What is FOMO? FOMO is an acronym for ‘Fear of Missing Out’. FOMO is more than jealously viewing other people’s social media postings with envy, however. In the academic literature, one FOMO definition is that FOMO is ‘as a pervasive apprehension that others might be having rewarding experiences from which one is absent’ (Przybylskia, Murayamab, DeHaanc and Gladwell, 2013).
Organisations and their leaders are suffering from FOMO as they struggle with the promise of AI. Like Alice in Wonderland running on the spot, many business leaders are watching the industry and their competition filled with a sensation that they are not competing in the Red Queen’s Race in artificial intelligence. In the meantime, organisations are living in the reality of daily business. From the business perspective, it can be challenging to get the mix right progressing towards revenue generators and the support to work with data. How can businesses run the race better, and break out of the FOMO race?

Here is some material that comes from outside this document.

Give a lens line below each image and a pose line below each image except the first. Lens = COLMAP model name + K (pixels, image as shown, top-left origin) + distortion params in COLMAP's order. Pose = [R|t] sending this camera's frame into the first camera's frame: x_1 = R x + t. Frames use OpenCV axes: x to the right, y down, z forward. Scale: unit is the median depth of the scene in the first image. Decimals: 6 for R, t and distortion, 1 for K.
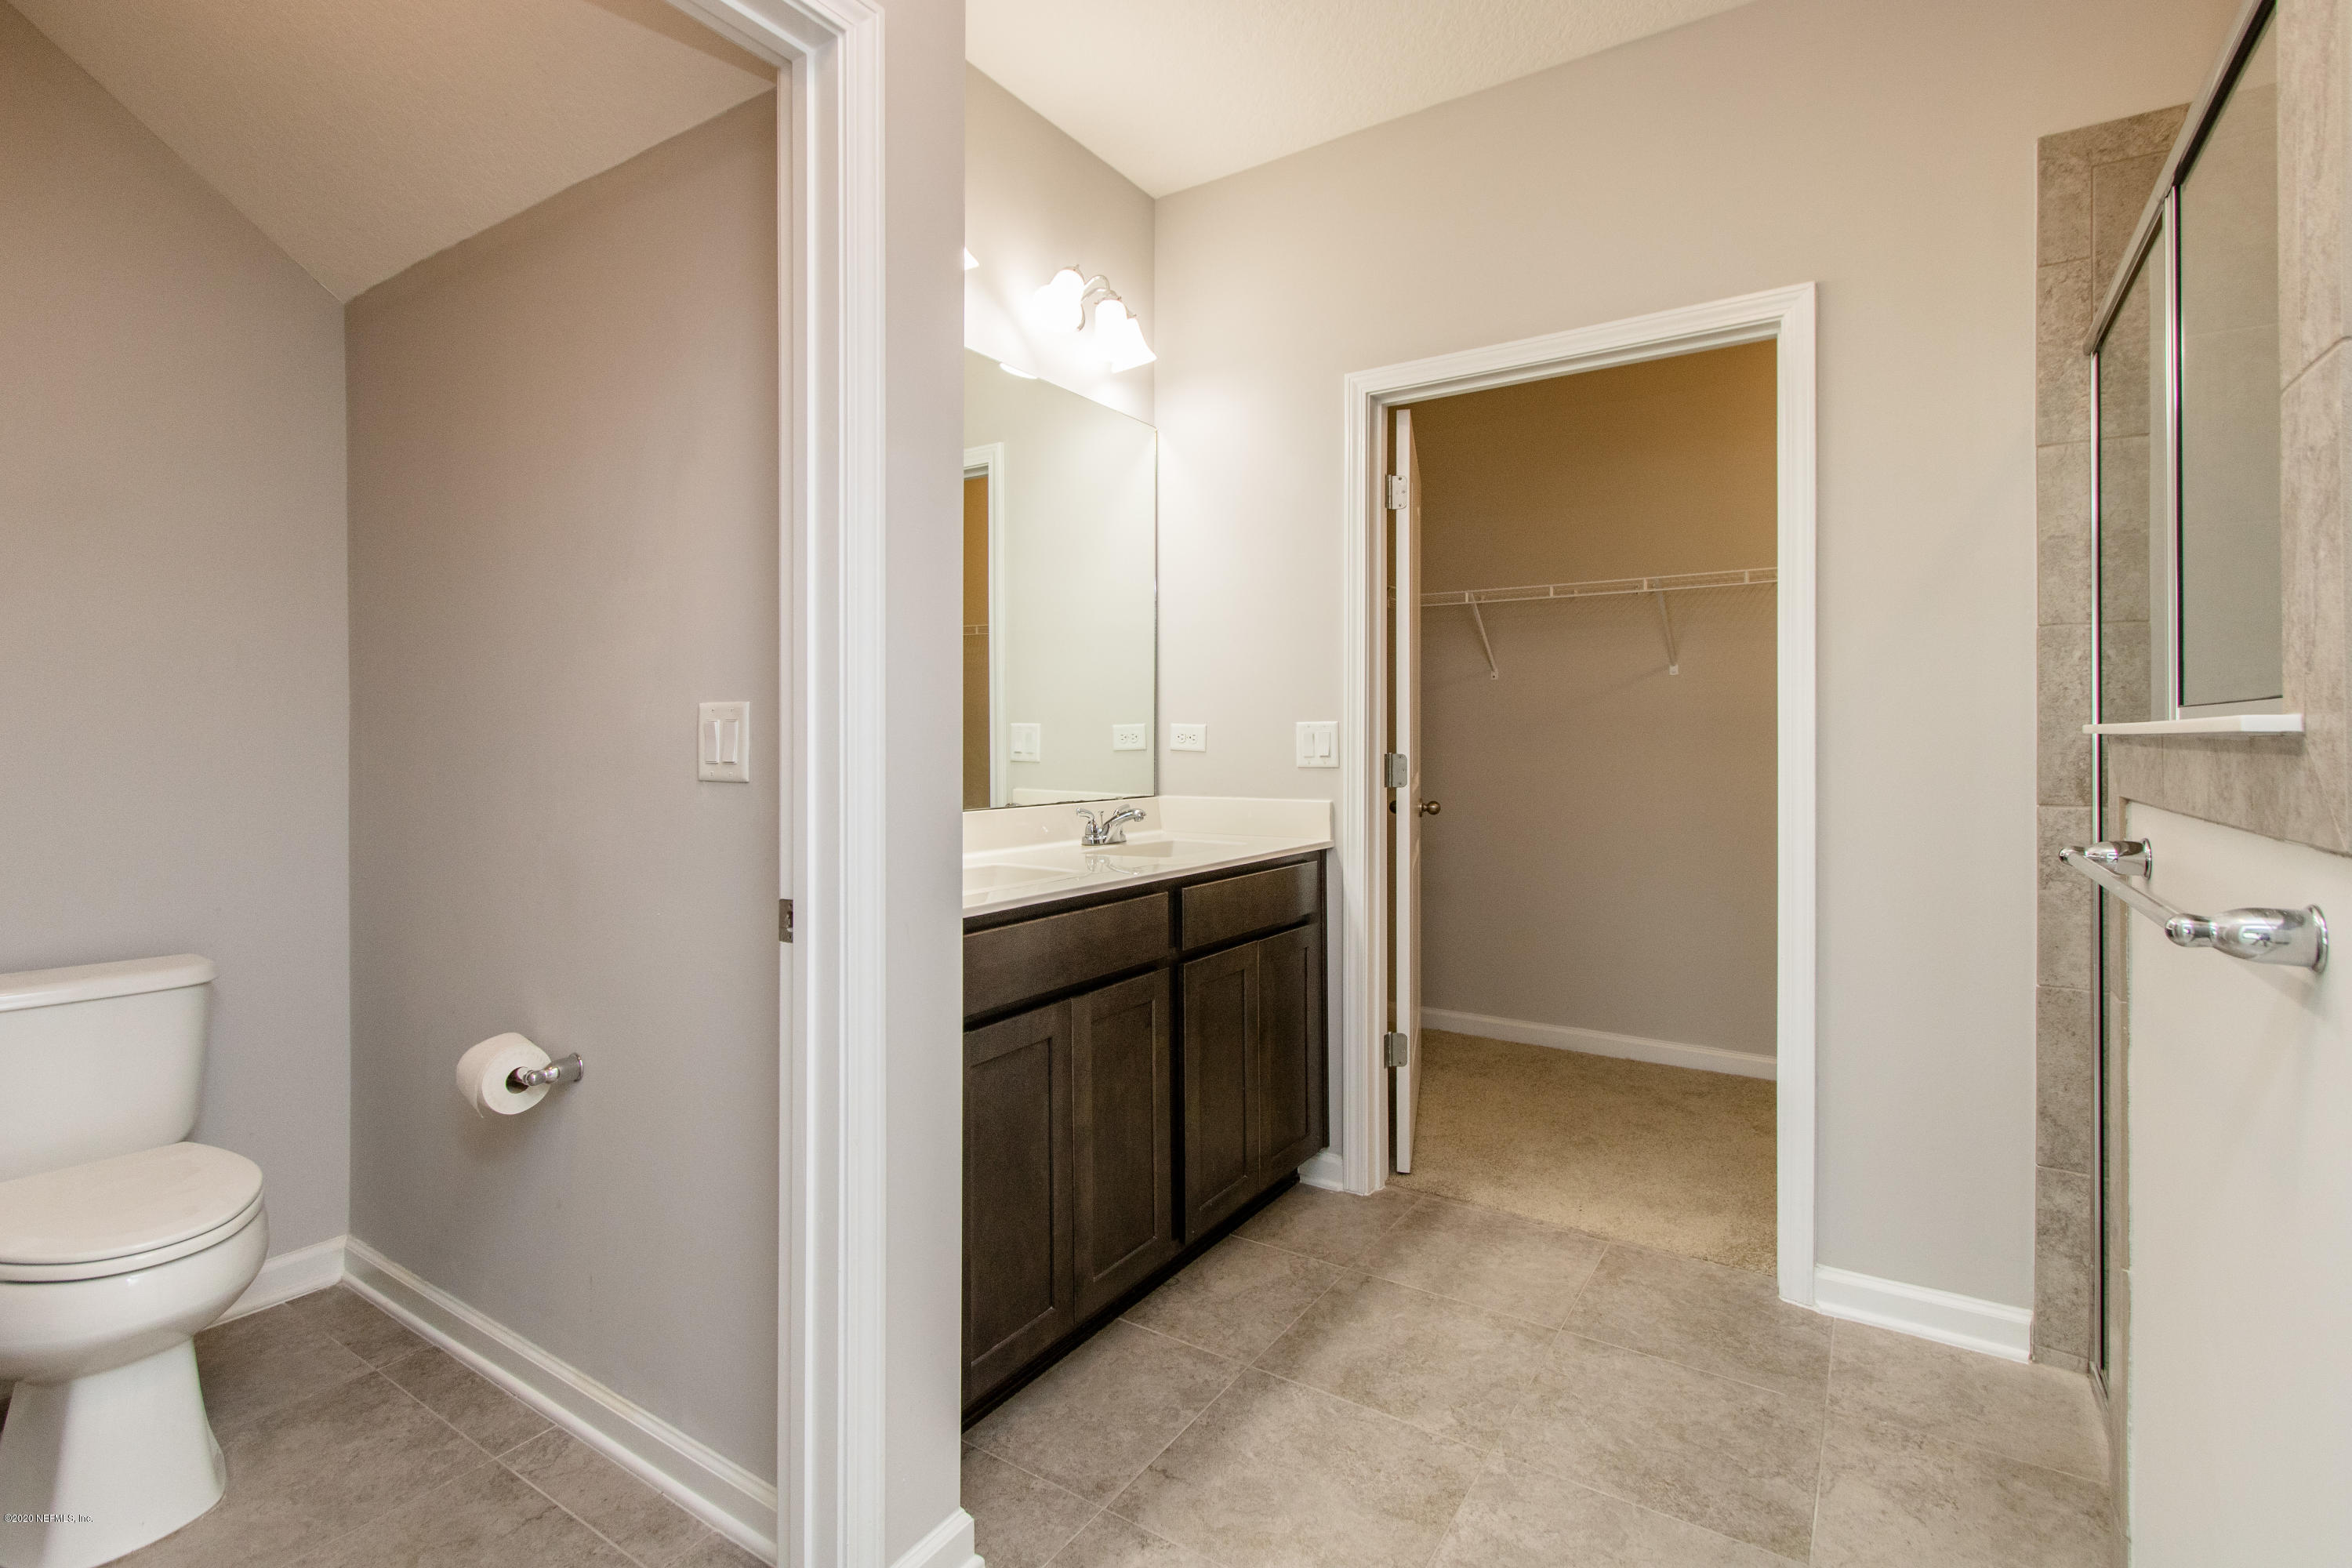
lens RADIAL K [[1091.5, 0, 1167.7], [0, 1091.5, 740.3], [0, 0, 1]] dist [0.002093, -0.000331]
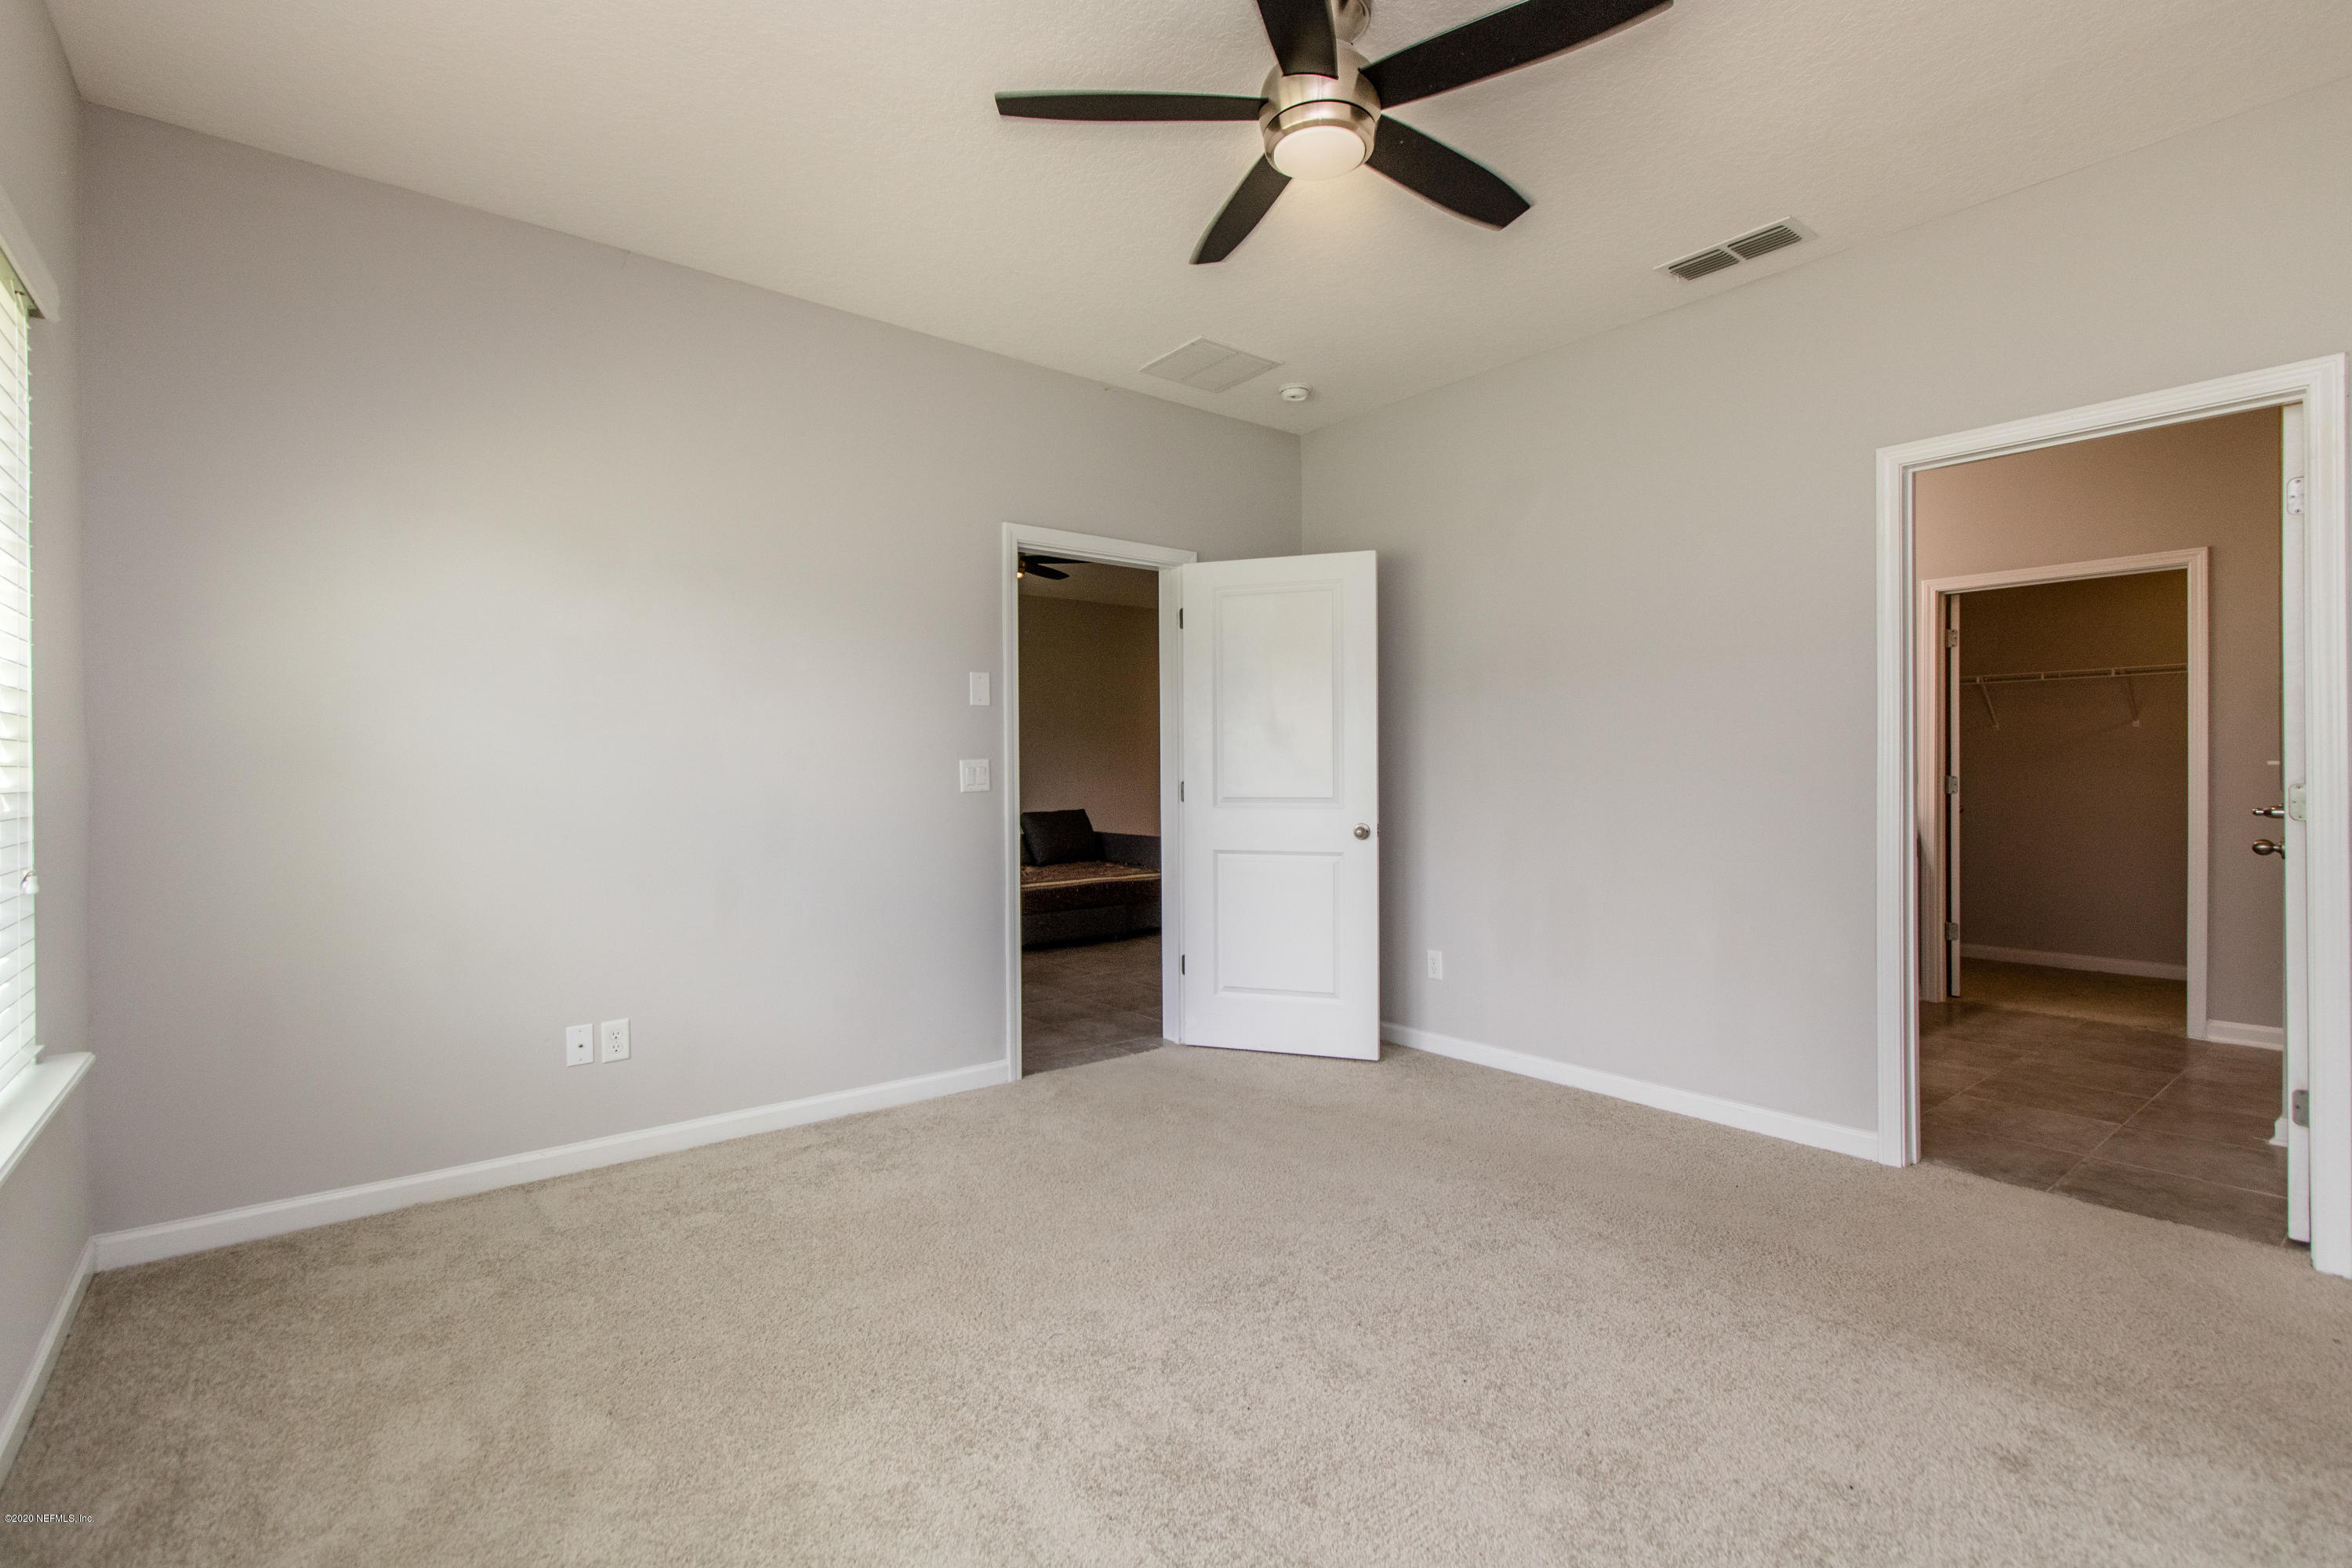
lens RADIAL K [[1078.8, 0, 1184.8], [0, 1078.8, 772.7], [0, 0, 1]] dist [0.004643, 0.000256]
pose [[0.953078, -0.001861, -0.302718, -0.525351], [0.002062, 0.999998, 0.000345, 0.003584], [0.302716, -0.000953, 0.953080, -1.279902]]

Where does FOMO originate?
FOMO originates from unhappiness with the current situation. In the world of data, the cause may be due to the organisation’s current state of data quality, data governance, or due to the inability of the business to get the data that they need.
Leaders need to play the role of ‘setting the example’ in the business. They need to show they can take charge of wrestling value from data while moving towards wringing profit from Artificial Intelligence. This issue leaves leaders with a conundrum: how is it possible to provide ‘business as usual’ to a high standard, while fulfilling shareholder or Board expectations about incorporating Artificial Intelligence into the business roadmap?
Look inward as well as outward
One characteristic of FOMO is that sufferers tend to look outward and perform comparisons. It is normal to perform competitive intelligence and compare your organisation against the success of other people. Another possibility is that departments are comparing themselves against each other.
One crucial way forward is to focus efforts so that they contribute directly to the internal business vision and purpose. It is not enough to look outward without measuring success inwards, too. The overall team performance should contribute to the AI effort, but it must fit into the overall business vision, also. People can have different interpretations of Artificial Intelligence. Leaders need to manage expectations about Artificial Intelligence with team members.
FOMO is misdirected attention
In one study, FOMO was partly responsible for distracted driving as well as preoccupied social media use. In a business environment, it is possible to misdirect efforts towards distractions that do not contribute to the overall vision. In this scenario, the organisation may produce ad-hoc Artificial Intelligence projects rather than a strategic implementation of AI projects.
Leaders cannot yield to the temptation of delivering ad-hoc vanity projects that do not contribute much business value. There will be challenges vertically across the organisation. Team members can come together across silos to solve a practical business issue with AI in mind. Attention on strategic benefits pays dividends since efforts are productive. Also, leaders motivate teams by focusing on task-oriented and goal-directed results, so it is essential to have clear goals with purpose.
Tackling the root of FOMO
Many companies have not taken the time to provide their teams with the knowledge and tooling to prepare for cloud operations, artificial intelligence or data projects. As a result, teams overanalyse their next move in a loop of analysis paralysis, or they do not know where to start. Organisations can often skip the business analysis piece. Business-oriented support facilitates business needs and processes into testable hypotheses and user stories to help to define the project.
Cost versus Value
Leaders need to consider value as well as cost. Conversations can turn towards diving down into the detail of prices rather than finding the business value that the project contributes to the overall business vision. This issue is an awkward conversation for any organisation, but it always comes back to the same point: customer success.
Overcoming FOMO for Good
For Artificial Intelligence to succeed, leaders should prioritise customer success at the forefront of any project. These issues can be turned around by focusing on the voice of the customer, which can get lost in the gleam of the technology. AI FOMO can distract organisations from looking inward for their customer success, as well as jealously looking outward.